**Texto fornecido:**
= = =

Atmosfera do solo

Sistema automatizado de medição das emanações de CO2 do solo para estimar a respiração do solo.

Atmosfera do solo (também ar do solo, gases do solo ou gás do solo)[1] é a designação dada nas ciências do solo aos gases encontrados nos espaços entre os componentes da matriz do solo. Os espaços entre as partículas sólidas do solo, se não contiverem água, são preenchidos com ar atmosférico modificado pela atividade biológica (respiração do solo e decomposição) e geoquímica no solo, pelo que os principais gases, reflectindo a composição da atmosfera terrestre, são azoto, oxigénio e dióxido de carbono.[2] O teor em oxigénio é crítico porque permite a respiração das raízes das plantas e dos organismos do solo. Entre os outros gases presentes no solo contam-se o óxido nítrico, o óxido nitroso, o metano e a amónia.[3] Alguns contaminantes ambientais localizados abaixo ou no interior do solo produzem gases que se difundem através do solo, como os lixiviados de aterros sanitários, resíduos de atividades de mineração e contaminação por hidrocarbonetos (que produzem compostos orgânicos voláteis no interior do solo).[4]

Descrição

A atmosfera do solo é a parte gasosa do solo. Os espaços entre as partículas sólidas do solo, a menos que contenham água, são preenchidos com ar. Essa fase gasosa, apesar de estar em contato com a atmosfera terrestre, é aprisionada por partículas sólidas e água. Para ambos os casos, existem condições de pressão e de composição típicas dependendo das características do solo. Os gases que preenchem os poros presentes na estrutura do solo vão sendo movimentados à medida que a água drena ou é removida de cada poro do solo por evaporação ou absorção pelas raízes. A rede de poros dentro do solo areja, ou ventila, o solo. Essa rede de arejamento fica bloqueada quando a água penetra nos poros. Não só o ar do solo e a água do solo são partes muito dinâmicas do solo, mas ambos estão frequentemente inversamente relacionados.[5]

A fase gasosa no solo é um sistema complexo que é influenciado por muitos fatores ambientais. Esses fatores podem ser de natureza climática, geológica ou biológica, entre outros. As intervenções antropogénicas geralmente levam à alteração da camada superficial do solo pelas práticas culturais e à compactação por máquinas agrícolas. Uma fase gasosa saudável é uma condição necessária para a respiração do solo para os processos de vida no solo, sendo de particular importância a difusão do oxigénio necessário para grande parte do biota do solo e para eliminação dos produtos metabólicos resultantes. Apenas uma atmosfera do solo saudável garante que a diversidade biológica no solo seja preservada.

= = =

**Dados fornecidos:**
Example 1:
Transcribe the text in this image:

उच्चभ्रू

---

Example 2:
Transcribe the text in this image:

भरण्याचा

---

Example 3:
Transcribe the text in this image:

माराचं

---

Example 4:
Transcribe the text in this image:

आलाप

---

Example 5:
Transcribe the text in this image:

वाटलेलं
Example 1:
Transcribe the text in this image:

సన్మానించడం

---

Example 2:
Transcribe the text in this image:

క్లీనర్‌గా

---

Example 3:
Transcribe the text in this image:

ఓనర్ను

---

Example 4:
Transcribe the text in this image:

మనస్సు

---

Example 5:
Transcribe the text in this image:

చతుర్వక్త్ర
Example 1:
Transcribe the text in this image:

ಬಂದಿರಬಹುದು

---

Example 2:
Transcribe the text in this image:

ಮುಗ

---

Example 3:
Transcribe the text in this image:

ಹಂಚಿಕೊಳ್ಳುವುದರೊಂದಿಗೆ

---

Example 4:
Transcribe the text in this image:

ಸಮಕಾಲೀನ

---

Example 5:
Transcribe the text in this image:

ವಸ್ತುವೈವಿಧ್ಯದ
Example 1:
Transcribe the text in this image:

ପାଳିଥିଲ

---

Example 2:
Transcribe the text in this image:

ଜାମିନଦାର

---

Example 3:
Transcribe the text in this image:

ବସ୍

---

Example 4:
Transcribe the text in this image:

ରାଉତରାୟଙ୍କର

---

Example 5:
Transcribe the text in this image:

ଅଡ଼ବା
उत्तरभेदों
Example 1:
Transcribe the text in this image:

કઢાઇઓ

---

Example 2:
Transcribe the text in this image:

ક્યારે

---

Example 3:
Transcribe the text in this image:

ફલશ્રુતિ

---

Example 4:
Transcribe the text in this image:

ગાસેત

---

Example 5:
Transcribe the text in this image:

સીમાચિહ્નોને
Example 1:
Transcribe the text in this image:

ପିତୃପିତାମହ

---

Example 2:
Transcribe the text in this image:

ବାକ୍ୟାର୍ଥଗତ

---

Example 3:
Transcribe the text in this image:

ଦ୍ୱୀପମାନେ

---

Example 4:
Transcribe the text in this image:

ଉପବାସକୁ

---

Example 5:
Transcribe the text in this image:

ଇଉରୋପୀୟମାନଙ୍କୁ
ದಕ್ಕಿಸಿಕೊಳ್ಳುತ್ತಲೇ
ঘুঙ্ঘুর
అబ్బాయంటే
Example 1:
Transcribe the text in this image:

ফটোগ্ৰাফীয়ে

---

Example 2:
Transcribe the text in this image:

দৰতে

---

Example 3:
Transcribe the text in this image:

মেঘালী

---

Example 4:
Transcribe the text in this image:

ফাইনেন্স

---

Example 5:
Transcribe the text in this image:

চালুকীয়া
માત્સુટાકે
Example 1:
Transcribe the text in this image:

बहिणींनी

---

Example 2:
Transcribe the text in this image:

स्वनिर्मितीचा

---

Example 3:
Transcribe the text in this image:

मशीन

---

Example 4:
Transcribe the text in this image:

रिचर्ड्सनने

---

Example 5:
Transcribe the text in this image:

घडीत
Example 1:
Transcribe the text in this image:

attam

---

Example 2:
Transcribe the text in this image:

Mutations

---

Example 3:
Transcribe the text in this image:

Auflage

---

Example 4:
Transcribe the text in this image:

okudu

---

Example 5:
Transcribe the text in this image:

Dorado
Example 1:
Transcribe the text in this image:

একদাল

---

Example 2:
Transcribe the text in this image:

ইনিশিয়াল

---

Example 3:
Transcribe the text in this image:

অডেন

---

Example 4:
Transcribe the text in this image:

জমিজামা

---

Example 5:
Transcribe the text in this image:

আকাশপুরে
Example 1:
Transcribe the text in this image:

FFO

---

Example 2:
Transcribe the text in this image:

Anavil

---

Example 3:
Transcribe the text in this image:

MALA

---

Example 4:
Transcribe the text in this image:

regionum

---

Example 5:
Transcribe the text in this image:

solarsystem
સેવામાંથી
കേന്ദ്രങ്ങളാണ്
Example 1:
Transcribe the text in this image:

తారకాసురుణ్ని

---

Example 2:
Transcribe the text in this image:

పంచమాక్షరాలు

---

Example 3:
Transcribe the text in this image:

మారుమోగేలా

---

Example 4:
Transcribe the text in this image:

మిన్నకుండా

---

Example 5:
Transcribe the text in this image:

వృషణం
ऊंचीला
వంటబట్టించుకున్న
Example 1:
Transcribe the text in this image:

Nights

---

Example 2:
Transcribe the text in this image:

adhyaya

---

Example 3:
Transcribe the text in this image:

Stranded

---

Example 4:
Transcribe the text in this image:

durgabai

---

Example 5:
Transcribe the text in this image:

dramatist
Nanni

= = =

**Instruções das tarefas:**
A – Responda às perguntas abaixo com base no texto sobre a atmosfera do solo, marcando cada resposta como a respetiva pergunta.
(i) Quais são os principais gases da atmosfera do solo?
(ii) O que acontece à rede de arejamento quando a água penetra nos poros?
(iii) De que natureza podem ser os fatores ambientais que influenciam a fase gasosa no solo?
B – Enumere os outros gases presentes no solo que o texto sobre a atmosfera do solo menciona além dos principais.
C – Transcreva, por favor, o trecho do texto sobre a atmosfera do solo que vai de "A fase gasosa no" até "solo seja preservada.".

**Respostas:**
A –
(i) Azoto, oxigénio e dióxido de carbono.
(ii) Fica bloqueada.
(iii) Climática, geológica ou biológica, entre outros.

B – Óxido nítrico, óxido nitroso, metano e amónia.

C –
A fase gasosa no solo é um sistema complexo que é influenciado por muitos fatores ambientais. Esses fatores podem ser de natureza climática, geológica ou biológica, entre outros. As intervenções antropogénicas geralmente levam à alteração da camada superficial do solo pelas práticas culturais e à compactação por máquinas agrícolas. Uma fase gasosa saudável é uma condição necessária para a respiração do solo para os processos de vida no solo, sendo de particular importância a difusão do oxigénio necessário para grande parte do biota do solo e para eliminação dos produtos metabólicos resultantes. Apenas uma atmosfera do solo saudável garante que a diversidade biológica no solo seja preservada.